Fourth, much of the mechanistic evidence is exploratory or post hoc, and tissue sampling mainly comes from recurrence or second surgery. The single-cell and TCR data are compelling, but they come from limited samples and from patients in whom post-treatment tissue was available, creating sampling bias. Progression samples may also underestimate or distort true immune engagement. The TEM-G11 intrapatient comparison is mechanistically rich, but it remains a deep case study in one patient.
Finally, the paper has clear industry involvement. Genenta Science sponsored the study and was involved in the design, conduct and analysis of prespecified endpoints. Bernhard Gentner and Luigi Naldini are Genenta cofounders and shareholders. These conflicts do not invalidate the data, but efficacy claims and development narratives should be interpreted independently.
Is there translational or clinical relevance?
Yes. The translational relevance operates on two levels.
The first is GBM therapy itself. Temferon offers a strategy different from CAR T cells or checkpoint blockade: instead of directly attacking a tumor antigen, it tries to durably rewrite a myeloid-dominated TME so that antitumor immunity can occur locally.
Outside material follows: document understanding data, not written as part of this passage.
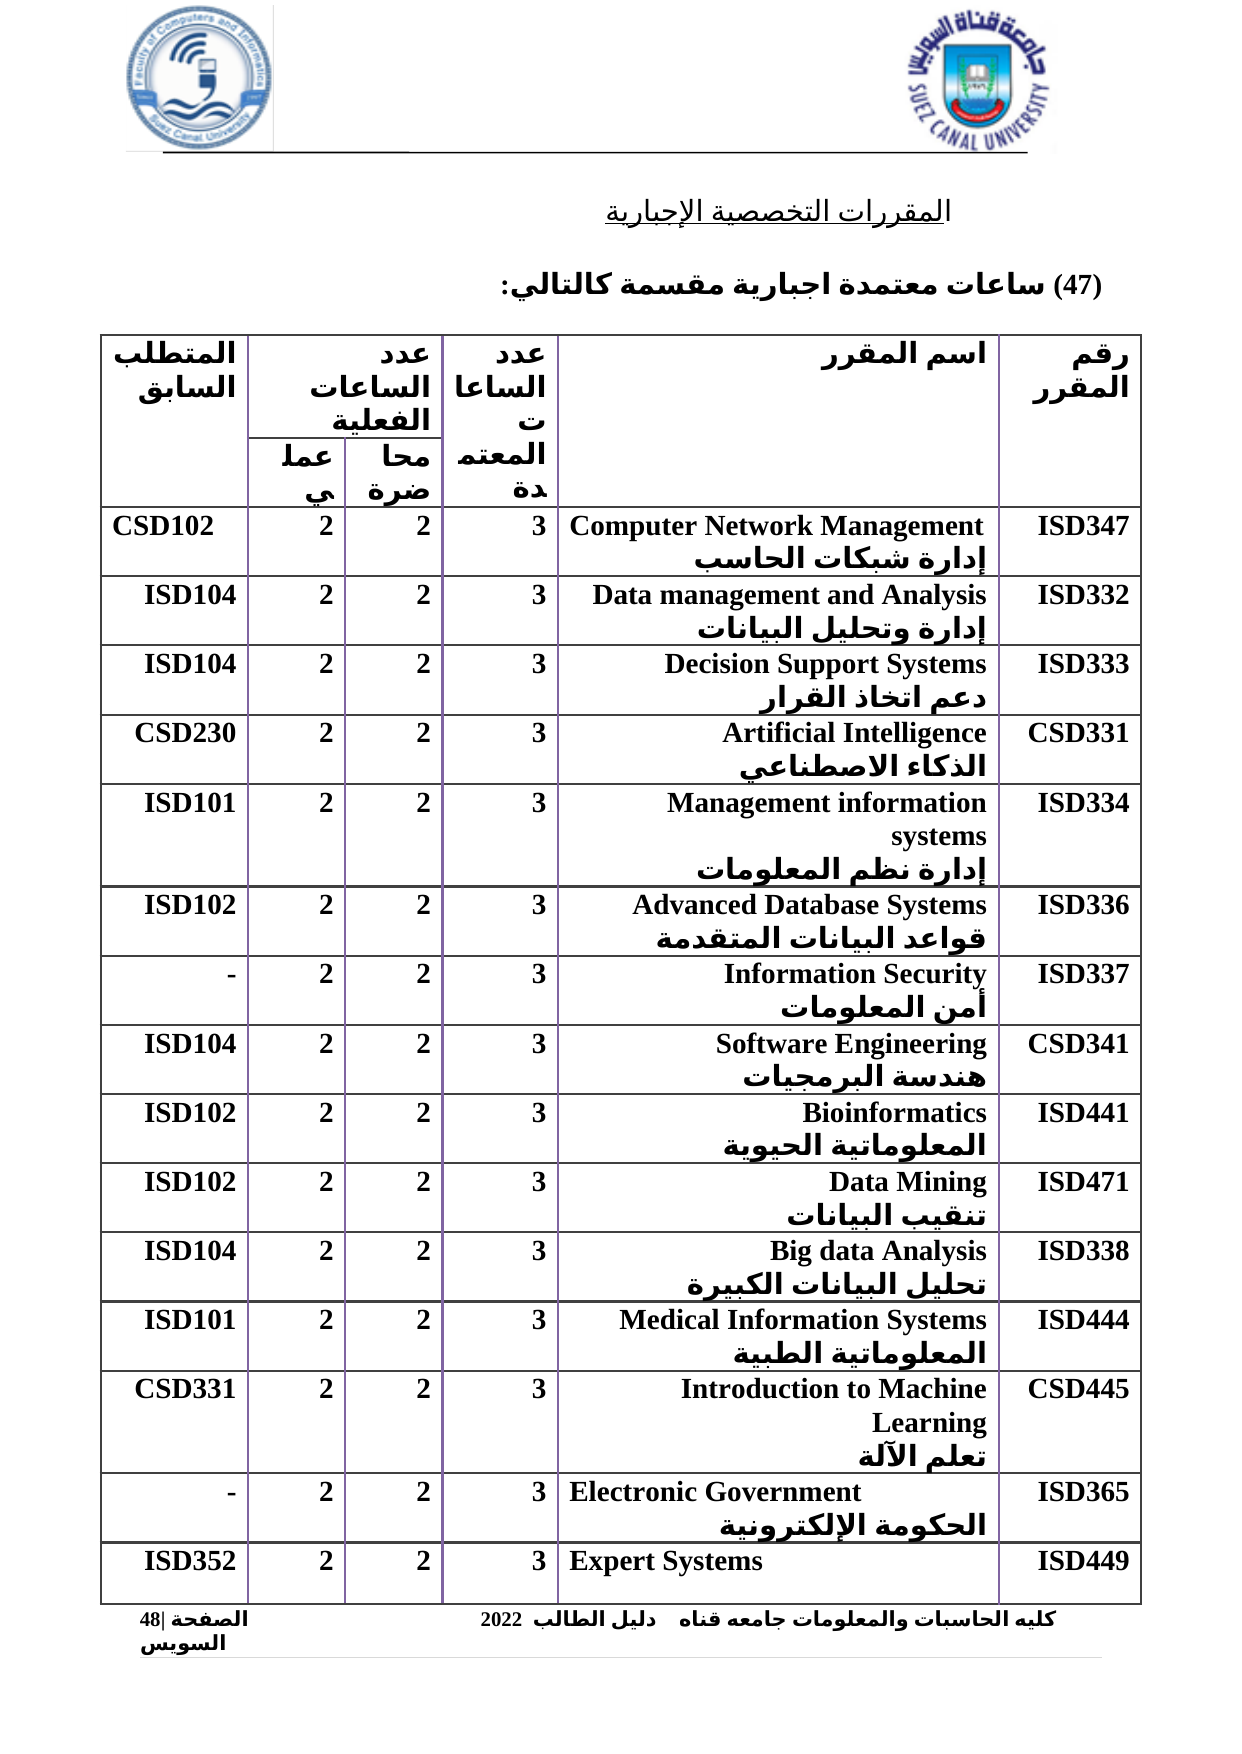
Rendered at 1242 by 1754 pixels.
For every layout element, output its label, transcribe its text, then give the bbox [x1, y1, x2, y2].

table_cell 2 [346, 716, 441, 783]
table_cell 2 [346, 957, 441, 1024]
table_cell Electronic Government الحكومة الإلكترونية [559, 1474, 998, 1541]
table_cell ISD334 [1000, 785, 1140, 885]
table_cell ISD104 [102, 577, 247, 644]
table_cell Artificial Intelligence الذكاء الاصطناعي [559, 716, 998, 783]
table_cell Management information systems إدارة نظم المعلومات [559, 785, 998, 885]
subtitle المقررات التخصصية الإجبارية [139, 194, 952, 227]
table_cell ISD347 [1000, 508, 1140, 575]
table_cell 3 [444, 1474, 557, 1541]
picture [125, 5, 276, 153]
table_cell CSD102 [102, 508, 247, 575]
table_cell 2 [346, 1233, 441, 1300]
table_cell CSD341 [1000, 1026, 1140, 1093]
table_cell ISD102 [102, 1164, 247, 1231]
table_header المتطلب السابق [102, 336, 247, 506]
table_cell عملي [249, 439, 344, 506]
table_cell ISD449 [1000, 1544, 1140, 1602]
table_cell 3 [444, 1095, 557, 1162]
table_cell 2 [249, 1303, 344, 1369]
table_cell 2 [346, 577, 441, 644]
table_cell 2 [249, 1095, 344, 1162]
table_cell Expert Systems النظم الخبيرة [559, 1544, 998, 1602]
table_cell 2 [346, 888, 441, 954]
table_cell ISD104 [102, 646, 247, 713]
table_cell CSD230 [102, 716, 247, 783]
table_cell 2 [346, 1095, 441, 1162]
table_cell 3 [444, 1372, 557, 1472]
table_cell Medical Information Systems المعلوماتية الطبية [559, 1303, 998, 1369]
table_header اسم المقرر [559, 336, 998, 506]
table_cell 3 [444, 508, 557, 575]
table_cell 2 [346, 1303, 441, 1369]
table_cell 3 [444, 1544, 557, 1602]
table_cell Computer Network Management إدارة شبكات الحاسب [559, 508, 998, 575]
table_cell Decision Support Systems دعم اتخاذ القرار [559, 646, 998, 713]
table_cell 2 [249, 785, 344, 885]
table_cell 2 [249, 1474, 344, 1541]
text (47) ساعات معتمدة اجبارية مقسمة كالتالي: [139, 267, 1102, 301]
table_cell 3 [444, 1233, 557, 1300]
table_cell ISD332 [1000, 577, 1140, 644]
table_cell 2 [346, 1474, 441, 1541]
table_cell ISD444 [1000, 1303, 1140, 1369]
table_cell 2 [249, 508, 344, 575]
table_cell محاضرة [346, 439, 441, 506]
table_cell 2 [249, 957, 344, 1024]
table_cell 2 [346, 508, 441, 575]
table_cell ISD365 [1000, 1474, 1140, 1541]
table_cell CSD331 [102, 1372, 247, 1472]
table_cell ISD101 [102, 1303, 247, 1369]
table_cell 2 [346, 1372, 441, 1472]
table_cell 3 [444, 1164, 557, 1231]
table_cell 3 [444, 957, 557, 1024]
table_cell ISD101 [102, 785, 247, 885]
table_cell - [102, 1474, 247, 1541]
table_cell 2 [249, 888, 344, 954]
table_header عدد الساعات المعتمدة [444, 336, 557, 506]
table_header عدد الساعات الفعلية [249, 336, 441, 437]
table_cell 2 [249, 1544, 344, 1602]
table_cell 3 [444, 888, 557, 954]
table_cell Introduction to Machine Learning تعلم الآلة [559, 1372, 998, 1472]
table_cell ISD102 [102, 1095, 247, 1162]
table_cell Information Security أمن المعلومات [559, 957, 998, 1024]
table_cell ISD104 [102, 1233, 247, 1300]
table_cell 3 [444, 646, 557, 713]
table_cell ISD441 [1000, 1095, 1140, 1162]
table_cell - [102, 957, 247, 1024]
table_cell 2 [249, 577, 344, 644]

For GBM, with strong antigen heterogeneity, T-cell exclusion and myeloid suppression, that is a rational direction. Temferon may also become a combination partner for CAR T cells, checkpoint inhibitors, anti-VEGF therapy or other local immune-activation strategies.
The second and more important level is HSPCs as a solid-tumor immunotherapy platform. If engineered HSPCs can stably engraft, continuously generate myeloid progeny that enter solid tumors and locally release tunable payloads, future payloads need not be limited to IFNα. They could include bispecific T-cell engagers, macrophage-activating receptors, checkpoint-modulating molecules or other immunoregulatory factors. The platform idea opened by this paper is the use of the hematopoietic system as a durable factory for tumor-targeted myeloid cells.
But it is still far from clinically ready. The next key step is not simply proving that Temferon engrafts. It is showing a clear survival or durable disease-control benefit in phase 2, while reducing conditioning toxicity and transplant burden, and building biomarkers that identify patients with sufficient TEM recruitment, TIE2 promoter activity and IFN responsiveness.
Yang’s signal rating: High
Rationale: I would rate the scientific and platform signal as High. This is not merely a phase 1 safety report. It links HSPC engineering, myeloid tumor homing, local IFNα delivery, durable engraftment, low systemic exposure, CSF and tumor IFN activity, single-cell TME reprogramming and TCR clonotype evidence into a relatively coherent early clinical evidence chain.
This High means high scientific and platform signal, not high clinical readiness. Whether Temferon truly improves survival in GBM still requires randomized or at least more persuasive phase 2 data. Conditioning burden and infection risk also need substantial optimization.
I would rate clinical maturity as Medium-Low. The platform has crossed an important first-in-human feasibility and safety threshold and has mechanistic evidence behind it, but the current evidence is still a small, nonrandomized, interim phase 1 dataset. The decisive next test is whether a busulfan-based regimen, recommended phase 2 dose, patient-selection biomarkers and survival endpoints can all hold together.